WASHINGTON -- The SABRE Group, Inc., a Texas provider of travel-related products and services, agreed to a $5,000 civil penalty to settle charges that it committed two violations of the antiboycott provisions of the Export Administration Regulations, Commerce Assistant Secretary for Export Enforcement, F. Amanda DeBusk, announced.
The Department alleged that SABRE violated the antiboycott provisions in 1998 when it agreed to a request in a contract with a Pakistani company which required SABRE to refuse to subcontract any work to Israeli-based businesses or individuals. The Department also alleged that SABRE failed to promptly report the request, as the regulations require.
SABRE voluntarily disclosed the transaction that led to the allegations and fully cooperated with the Department's investigation. While neither admitting nor denying the allegations, SABRE agreed to pay the civil penalty.
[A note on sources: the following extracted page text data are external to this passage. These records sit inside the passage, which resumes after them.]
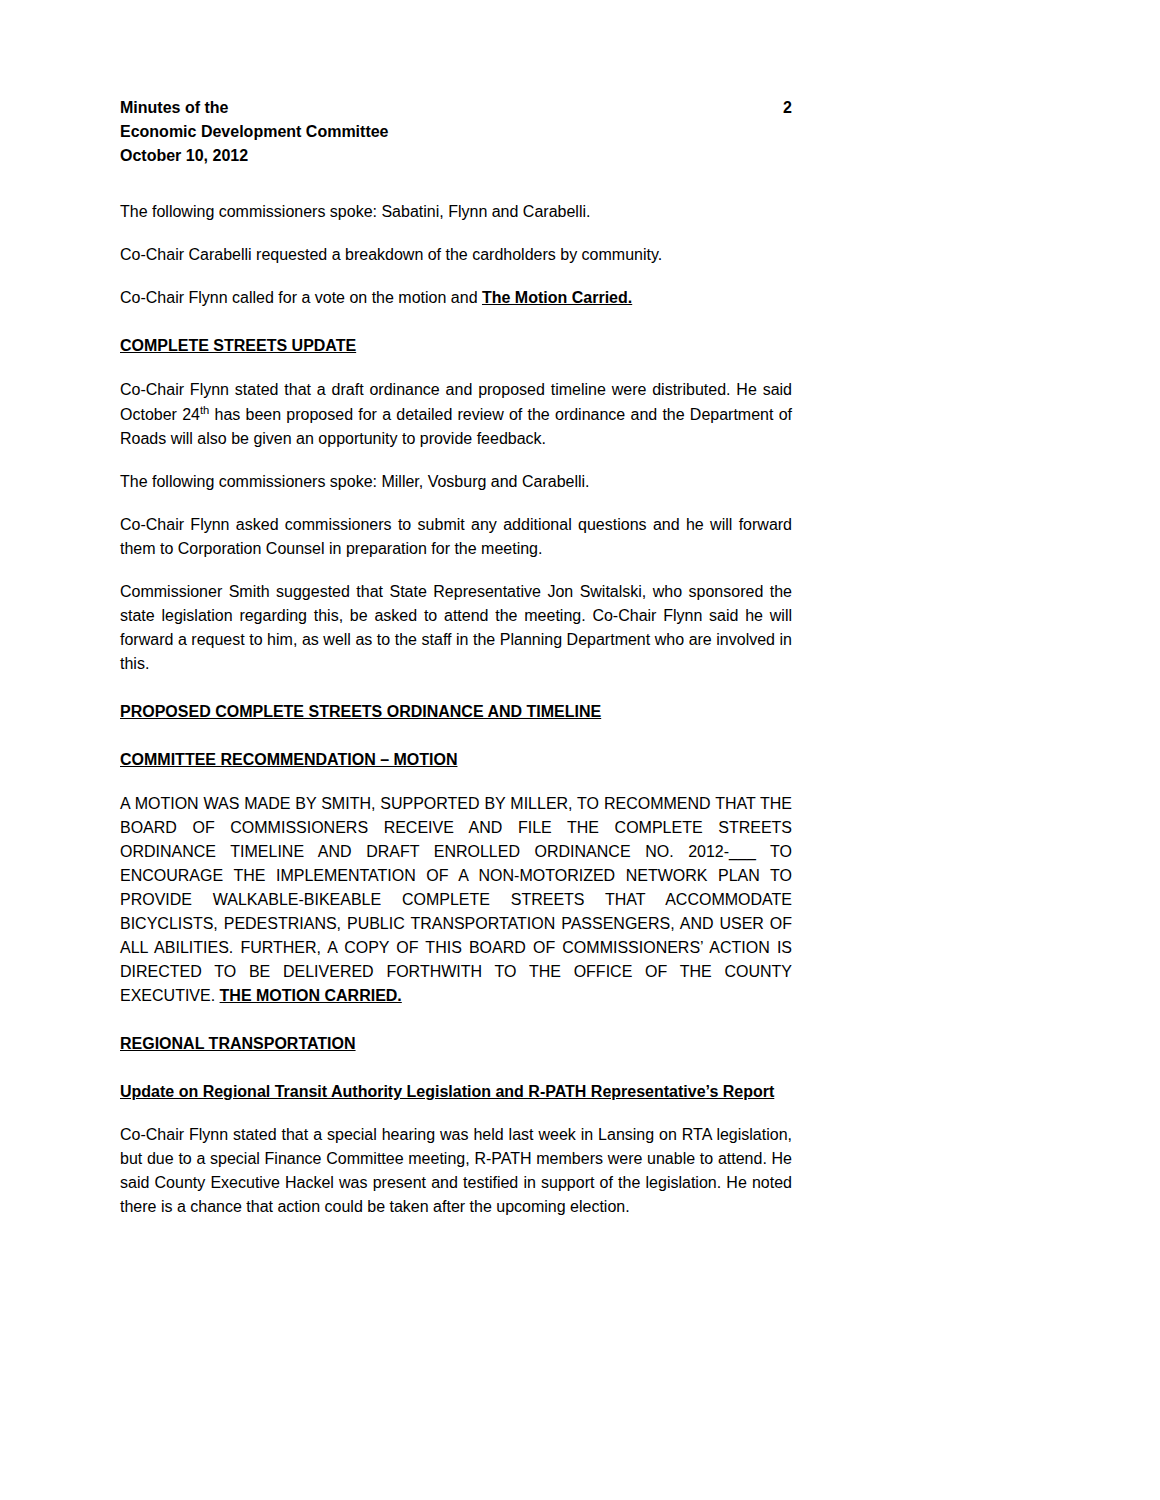2 Minutes of the
Economic Development Committee
October 10, 2012
The following commissioners spoke: Sabatini, Flynn and Carabelli.
Co-Chair Carabelli requested a breakdown of the cardholders by community.
Co-Chair Flynn called for a vote on the motion and The Motion Carried.
Complete Streets Update
Co-Chair Flynn stated that a draft ordinance and proposed timeline were distributed. He said October 24th has been proposed for a detailed review of the ordinance and the Department of Roads will also be given an opportunity to provide feedback.
The following commissioners spoke: Miller, Vosburg and Carabelli.
Co-Chair Flynn asked commissioners to submit any additional questions and he will forward them to Corporation Counsel in preparation for the meeting.
Commissioner Smith suggested that State Representative Jon Switalski, who sponsored the state legislation regarding this, be asked to attend the meeting. Co-Chair Flynn said he will forward a request to him, as well as to the staff in the Planning Department who are involved in this.
Proposed Complete Streets Ordinance and Timeline
COMMITTEE RECOMMENDATION – MOTION
A motion was made by Smith, supported by Miller, to recommend that the Board of Commissioners receive and file the Complete Streets Ordinance Timeline and draft Enrolled Ordinance No. 2012-___ to encourage the implementation of a non-motorized network plan to provide walkable-bikeable complete streets that accommodate bicyclists, pedestrians, public transportation passengers, and user of all abilities. Further, a copy of this Board of Commissioners’ action is directed to be delivered forthwith to the Office of the County Executive. The Motion Carried.
Regional Transportation
Update on Regional Transit Authority Legislation and R-PATH Representative’s Report
Co-Chair Flynn stated that a special hearing was held last week in Lansing on RTA legislation, but due to a special Finance Committee meeting, R-PATH members were unable to attend. He said County Executive Hackel was present and testified in support of the legislation. He noted there is a chance that action could be taken after the upcoming election.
The antiboycott provisions prohibit U.S. companies and individuals from complying with certain aspects of unsanctioned foreign boycotts against any country friendly to the United States that is not itself the object of any U.S. boycott. Through its Office of Antiboycott Compliance, the Commerce Department investigates alleged violations, provides support in administrative or criminal litigation of cases, and prepares cases for settlement.
In April of 2002 the Bureau of Export Administration (BXA) changed its name to the Bureau of Industry and Security(BIS). For historical purposes we have not changed the references to BXA in the legacy documents found in the Archived Press and Public Information.